La réponse du ministère de l’Intérieur à ce sujet n’est absolument pas satisfaisante, qui ose affirmer que « la valeur de l’arme remise importe peu, c’est le danger potentiel qu’elle représente qui conduit à la remettre au point de collecte ». Il n’est pas certain que si on disait à ces personnes que leur arme est légale et qu’ils peuvent la vendre pour parfois plusieurs centaines, voire plusieurs milliers d’euros, la valeur de cette arme leur « importerait peu »…

Ainsi, un commissaire-priseur de la région Rhône-Alpes nous a raconté une histoire édifiante. Il avait fait un inventaire chez une dame âgée qui avait besoin d’argent et il avait retenu trois armes, deux pistoles à silex et un fusil de chasse, pour être vendues aux enchères. Mais cette femme l’a appelé pour lui dire que les gendarmes étaient venus dans son village faire du porte à porte pour demander aux habitants s’ils avaient des armes dont ils voulaient se débarrasser dans le cadre de cette opération. Elle leur a remis les deux pistoles à silex, et a dit qu’elle avait gardé pour la vente le pistolet de chasse. Selon le commissaire-priseur, les deux pistolets auraient pu lui rapporter au bas mot 3 000 à 4 000 euros pièce !
Un expert en armes anciennes nous a fait le témoignage suivant : « J’ai été contacté par une famille qui n’a pas pu être accueillie par les autorités lors de l’opération "armodromes", j’ai pu évaluer plusieurs armes de collections qui passeront légalement aux enchères pour plusieurs centaines d’euros, à la grande joie (et surprise) de la dite famille ». Ce même expert nous a dit, au vu des photos qui ont circulé sur les réseaux sociaux et dans la presse, qu’il estimait qu’environ un quart des armes correspondaient à des objets dont la possession est libre, ou dont la possession est règlementée mais qui peuvent être vendues. Un quart de 160 000 armes, cela représente donc un total d’armes d’environ 40 000 armes qui possèdent une valeur vénale. En estimant celle-ci en moyenne à 200 €, ce sont donc pas moins de 8 000 000 d’euros dont les Français (et pas forcément les plus riches) ont été spoliés, mal conseillés par le ministère de l’Intérieur [2]. Que les remises d’armes aient été volontaires ne suffit pas à l’exonérer de cette responsabilité, celui-ci les ayant sciemment induits en erreur sur la légalité de la possession et de la vente, sur leur valeur, en jouant de la « peur du gendarme ». Ces armes ne seront d’ailleurs peut-être pas perdues pour tout le monde, estiment certains connaisseurs...

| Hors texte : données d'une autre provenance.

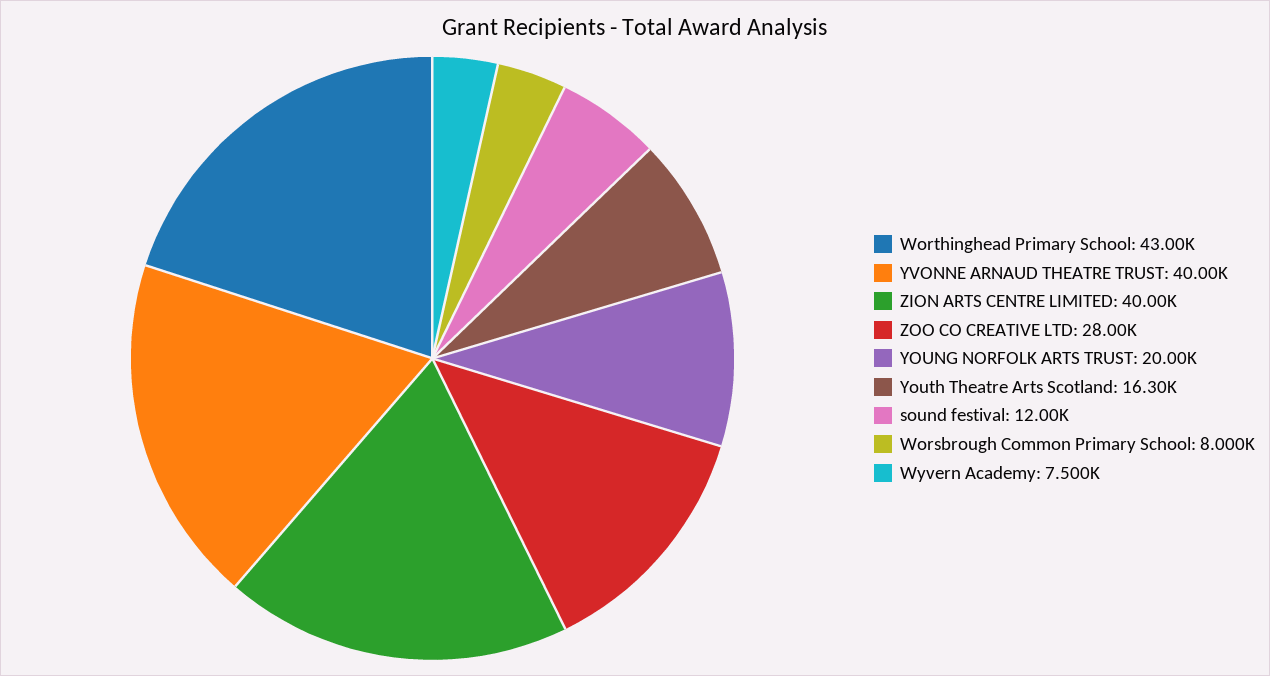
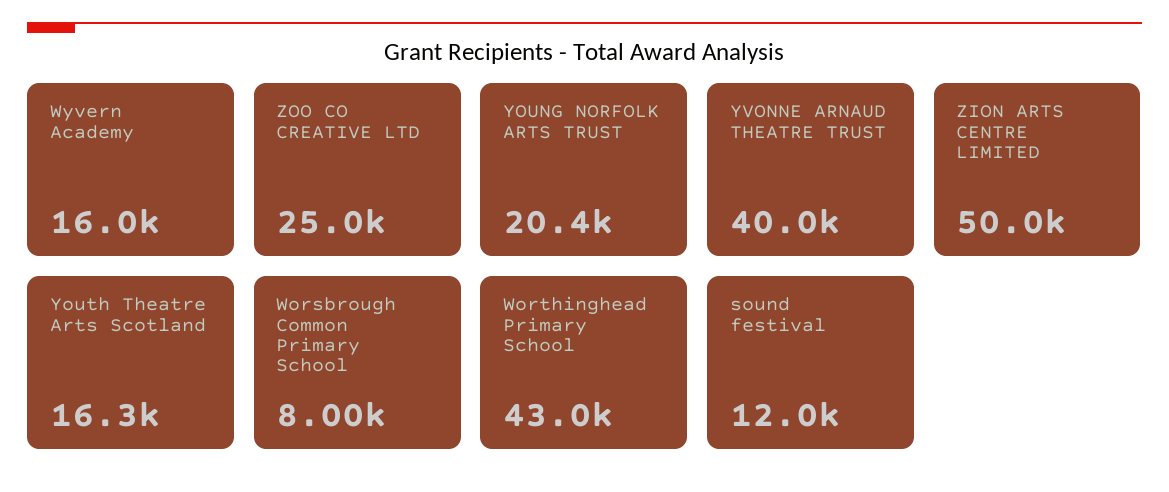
ZION ARTS CENTRE LIMITED: 40000 -> 50000
ZOO CO CREATIVE LTD: 28000 -> 25000
YOUNG NORFOLK ARTS TRUST: 20000 -> 20400
Wyvern Academy: 7500 -> 16000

Le Musée de l’Armée nous a dit que depuis lundi il avait « entrepris des démarches pour entamer un dialogue avec les entités concernées du ministère de l’Intérieur ». Il reste à espérer que celles-ci seront fructueuses et que le bon sens reviendra. Dans le cas contraire, le ministre de l’Intérieur, Gérard Darmanin, serait responsable d’un nouveau scandale patrimonial majeur.